------ Data shown ------

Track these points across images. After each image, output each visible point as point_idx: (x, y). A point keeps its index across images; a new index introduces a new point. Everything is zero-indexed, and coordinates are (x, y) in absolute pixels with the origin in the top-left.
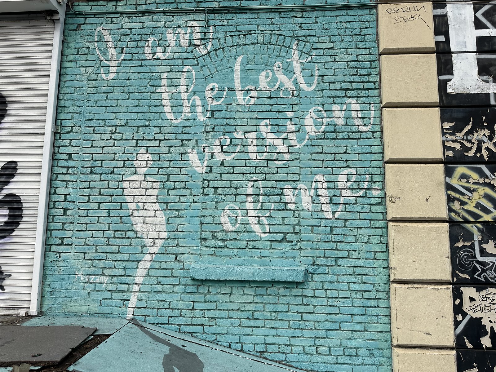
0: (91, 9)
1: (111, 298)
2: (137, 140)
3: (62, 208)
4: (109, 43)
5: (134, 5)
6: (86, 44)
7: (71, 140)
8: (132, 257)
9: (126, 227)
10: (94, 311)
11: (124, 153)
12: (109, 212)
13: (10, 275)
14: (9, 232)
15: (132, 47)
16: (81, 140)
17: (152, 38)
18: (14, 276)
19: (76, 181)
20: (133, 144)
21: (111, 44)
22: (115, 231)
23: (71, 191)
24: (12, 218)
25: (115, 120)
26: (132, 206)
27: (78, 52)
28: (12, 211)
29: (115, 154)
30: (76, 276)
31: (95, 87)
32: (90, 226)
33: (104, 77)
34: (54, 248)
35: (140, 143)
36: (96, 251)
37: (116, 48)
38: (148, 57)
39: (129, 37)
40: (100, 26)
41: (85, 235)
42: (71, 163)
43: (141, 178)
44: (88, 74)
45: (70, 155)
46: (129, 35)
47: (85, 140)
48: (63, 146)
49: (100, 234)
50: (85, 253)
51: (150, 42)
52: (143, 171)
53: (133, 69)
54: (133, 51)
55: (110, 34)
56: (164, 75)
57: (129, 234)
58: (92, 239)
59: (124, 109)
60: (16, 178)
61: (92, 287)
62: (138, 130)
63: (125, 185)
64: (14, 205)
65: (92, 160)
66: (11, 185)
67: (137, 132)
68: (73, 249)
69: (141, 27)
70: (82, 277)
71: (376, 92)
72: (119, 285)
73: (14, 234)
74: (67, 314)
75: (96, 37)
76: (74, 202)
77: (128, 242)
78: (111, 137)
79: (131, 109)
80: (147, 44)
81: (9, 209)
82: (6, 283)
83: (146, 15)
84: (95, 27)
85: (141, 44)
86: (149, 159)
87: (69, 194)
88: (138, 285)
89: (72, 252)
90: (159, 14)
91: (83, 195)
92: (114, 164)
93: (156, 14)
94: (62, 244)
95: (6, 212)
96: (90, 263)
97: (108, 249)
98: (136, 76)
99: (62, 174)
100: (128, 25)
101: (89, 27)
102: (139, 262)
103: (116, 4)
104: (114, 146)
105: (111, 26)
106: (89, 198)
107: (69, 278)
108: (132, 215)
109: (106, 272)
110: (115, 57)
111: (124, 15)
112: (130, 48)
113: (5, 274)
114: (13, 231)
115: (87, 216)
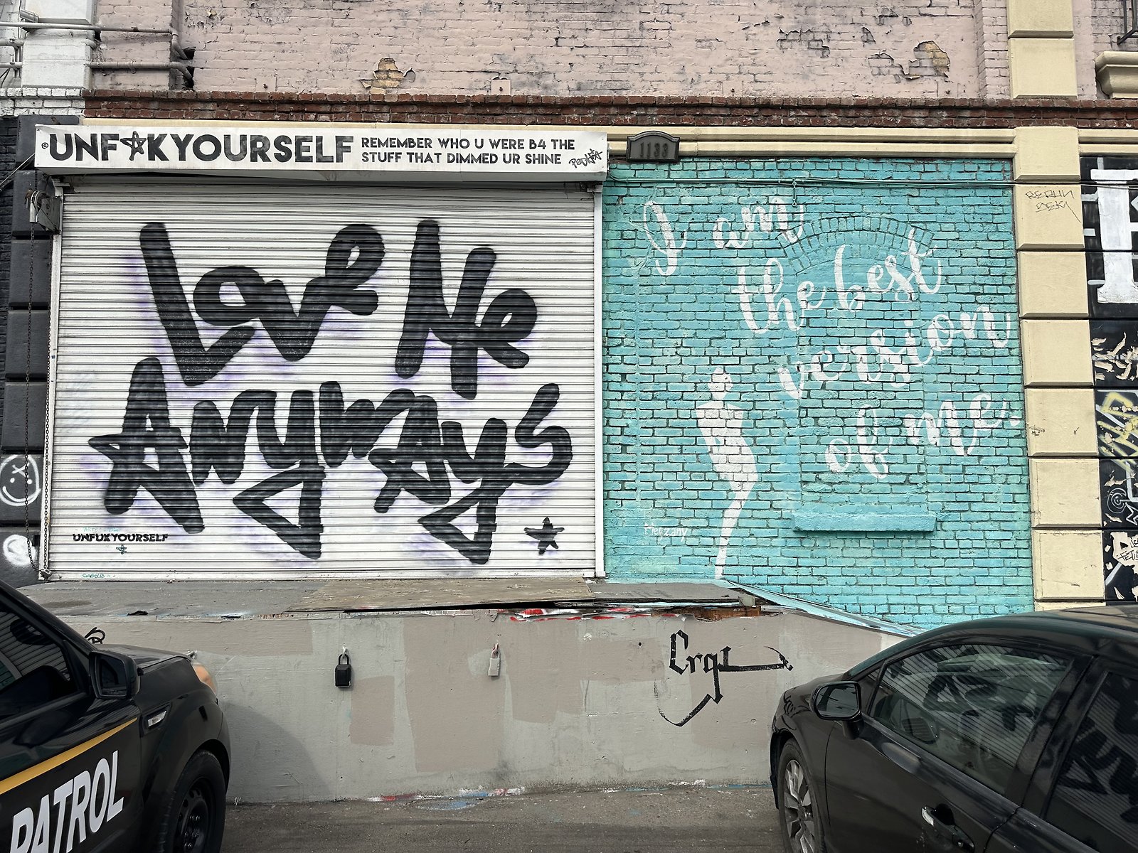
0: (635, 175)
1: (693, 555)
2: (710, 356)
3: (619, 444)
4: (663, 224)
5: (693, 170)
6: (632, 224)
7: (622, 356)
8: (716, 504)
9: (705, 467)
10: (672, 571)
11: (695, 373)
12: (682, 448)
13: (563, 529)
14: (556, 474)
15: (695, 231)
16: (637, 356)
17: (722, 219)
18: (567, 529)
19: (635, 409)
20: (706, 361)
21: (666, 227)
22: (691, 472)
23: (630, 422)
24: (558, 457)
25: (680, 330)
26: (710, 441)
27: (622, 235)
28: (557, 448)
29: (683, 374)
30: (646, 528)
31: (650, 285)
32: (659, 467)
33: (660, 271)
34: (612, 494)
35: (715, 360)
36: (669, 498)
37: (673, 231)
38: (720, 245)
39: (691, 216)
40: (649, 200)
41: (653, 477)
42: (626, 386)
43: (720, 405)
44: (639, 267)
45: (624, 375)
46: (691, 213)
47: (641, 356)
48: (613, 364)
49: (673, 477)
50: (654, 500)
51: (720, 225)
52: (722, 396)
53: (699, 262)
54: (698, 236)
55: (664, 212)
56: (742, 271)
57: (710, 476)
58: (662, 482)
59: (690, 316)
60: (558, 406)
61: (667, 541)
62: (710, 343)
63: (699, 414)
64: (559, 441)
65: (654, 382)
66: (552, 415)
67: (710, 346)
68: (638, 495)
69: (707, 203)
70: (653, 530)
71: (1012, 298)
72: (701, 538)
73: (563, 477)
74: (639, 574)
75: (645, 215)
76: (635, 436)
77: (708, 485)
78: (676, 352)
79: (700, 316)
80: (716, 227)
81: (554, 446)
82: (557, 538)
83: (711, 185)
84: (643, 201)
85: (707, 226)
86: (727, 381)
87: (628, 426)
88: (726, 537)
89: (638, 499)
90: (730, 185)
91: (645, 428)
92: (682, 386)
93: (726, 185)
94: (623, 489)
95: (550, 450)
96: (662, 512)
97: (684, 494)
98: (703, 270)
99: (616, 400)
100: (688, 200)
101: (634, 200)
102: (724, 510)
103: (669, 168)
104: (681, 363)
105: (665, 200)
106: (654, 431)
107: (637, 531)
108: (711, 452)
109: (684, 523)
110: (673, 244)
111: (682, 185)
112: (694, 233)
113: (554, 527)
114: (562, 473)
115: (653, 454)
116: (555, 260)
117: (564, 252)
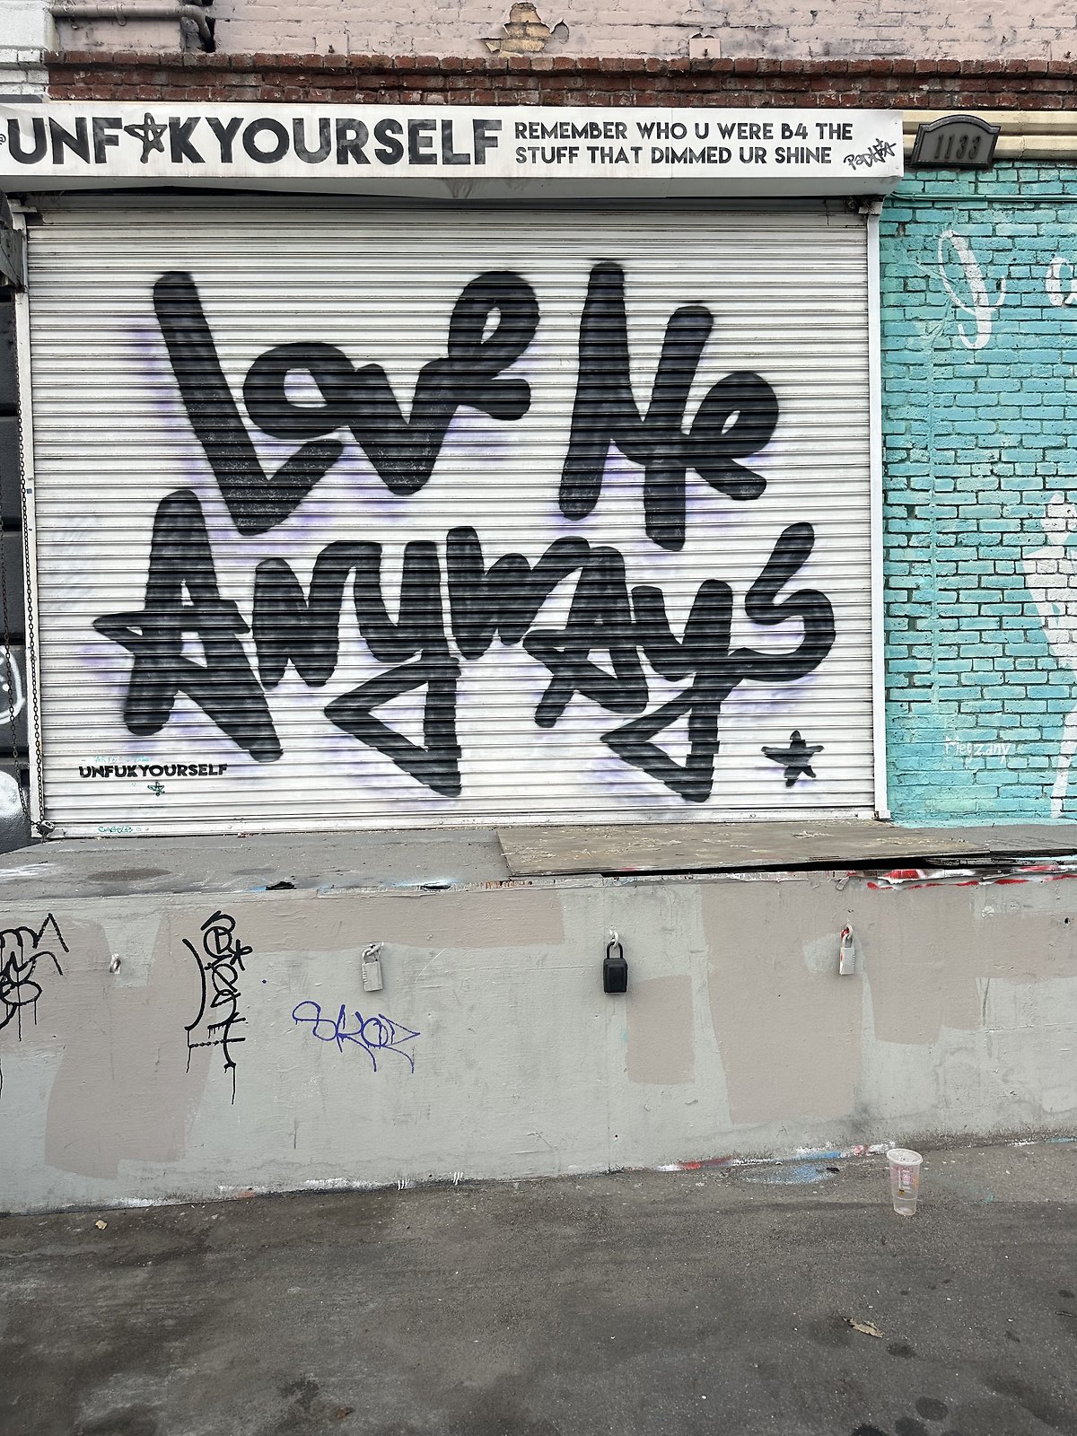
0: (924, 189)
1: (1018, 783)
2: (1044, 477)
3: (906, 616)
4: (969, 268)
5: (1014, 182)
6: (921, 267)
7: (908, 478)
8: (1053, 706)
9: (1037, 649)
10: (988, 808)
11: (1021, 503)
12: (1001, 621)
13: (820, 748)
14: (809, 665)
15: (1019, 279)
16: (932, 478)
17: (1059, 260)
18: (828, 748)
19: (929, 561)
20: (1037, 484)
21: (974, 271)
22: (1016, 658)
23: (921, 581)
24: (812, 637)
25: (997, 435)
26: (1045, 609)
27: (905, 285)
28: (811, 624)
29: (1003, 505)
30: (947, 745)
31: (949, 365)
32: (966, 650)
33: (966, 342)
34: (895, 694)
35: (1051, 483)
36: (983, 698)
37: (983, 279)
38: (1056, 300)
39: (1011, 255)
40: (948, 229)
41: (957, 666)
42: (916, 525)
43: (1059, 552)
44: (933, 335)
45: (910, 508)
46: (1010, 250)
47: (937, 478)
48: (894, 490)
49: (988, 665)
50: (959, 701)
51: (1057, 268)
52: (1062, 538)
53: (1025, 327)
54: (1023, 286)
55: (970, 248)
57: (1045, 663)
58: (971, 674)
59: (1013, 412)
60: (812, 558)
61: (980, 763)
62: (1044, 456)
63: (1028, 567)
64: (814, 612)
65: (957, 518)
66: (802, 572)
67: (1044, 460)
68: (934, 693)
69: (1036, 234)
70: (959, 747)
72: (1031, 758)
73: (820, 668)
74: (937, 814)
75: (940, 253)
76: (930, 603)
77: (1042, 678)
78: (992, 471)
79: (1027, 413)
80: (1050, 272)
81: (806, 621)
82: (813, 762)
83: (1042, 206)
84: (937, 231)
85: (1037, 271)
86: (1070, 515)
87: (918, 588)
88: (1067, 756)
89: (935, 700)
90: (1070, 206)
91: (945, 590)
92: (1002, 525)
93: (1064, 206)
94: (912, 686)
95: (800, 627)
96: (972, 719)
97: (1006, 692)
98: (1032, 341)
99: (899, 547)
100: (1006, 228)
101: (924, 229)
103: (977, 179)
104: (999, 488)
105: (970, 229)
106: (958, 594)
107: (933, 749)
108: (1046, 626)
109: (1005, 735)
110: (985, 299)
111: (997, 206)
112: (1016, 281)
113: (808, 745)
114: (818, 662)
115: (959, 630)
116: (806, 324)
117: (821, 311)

------

Pick out every line of the listing that contains the word "origin", matching case exactly.

Exercise solution:
Track these points across images. After each image, output each visible point as point_idx: (x, y). A point keeps its index across images; a new index introduces a new point. Everything is zero-indexed, and coordinates are (x, y) in absolute pixels with the origin in the top-left.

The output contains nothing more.